REQUIRED ACTION
Please report how many lines of the material below contain the string "clock" with case counting, and give only the number.

____ RECORDS TO USE

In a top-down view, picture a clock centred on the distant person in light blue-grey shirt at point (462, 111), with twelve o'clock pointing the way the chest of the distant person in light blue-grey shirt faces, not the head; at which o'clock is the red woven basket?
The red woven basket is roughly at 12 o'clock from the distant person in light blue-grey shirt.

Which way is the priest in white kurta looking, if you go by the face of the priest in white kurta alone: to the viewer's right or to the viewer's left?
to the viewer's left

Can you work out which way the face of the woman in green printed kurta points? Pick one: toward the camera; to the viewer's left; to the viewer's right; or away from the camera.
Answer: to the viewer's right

________
____ RECORDS TO USE

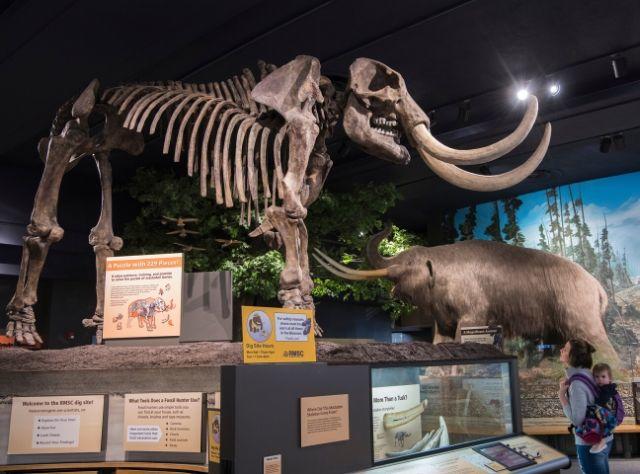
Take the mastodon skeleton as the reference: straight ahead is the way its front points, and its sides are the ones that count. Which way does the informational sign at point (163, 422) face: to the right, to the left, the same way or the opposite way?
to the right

________

RESULT FOR THIS EXERCISE
2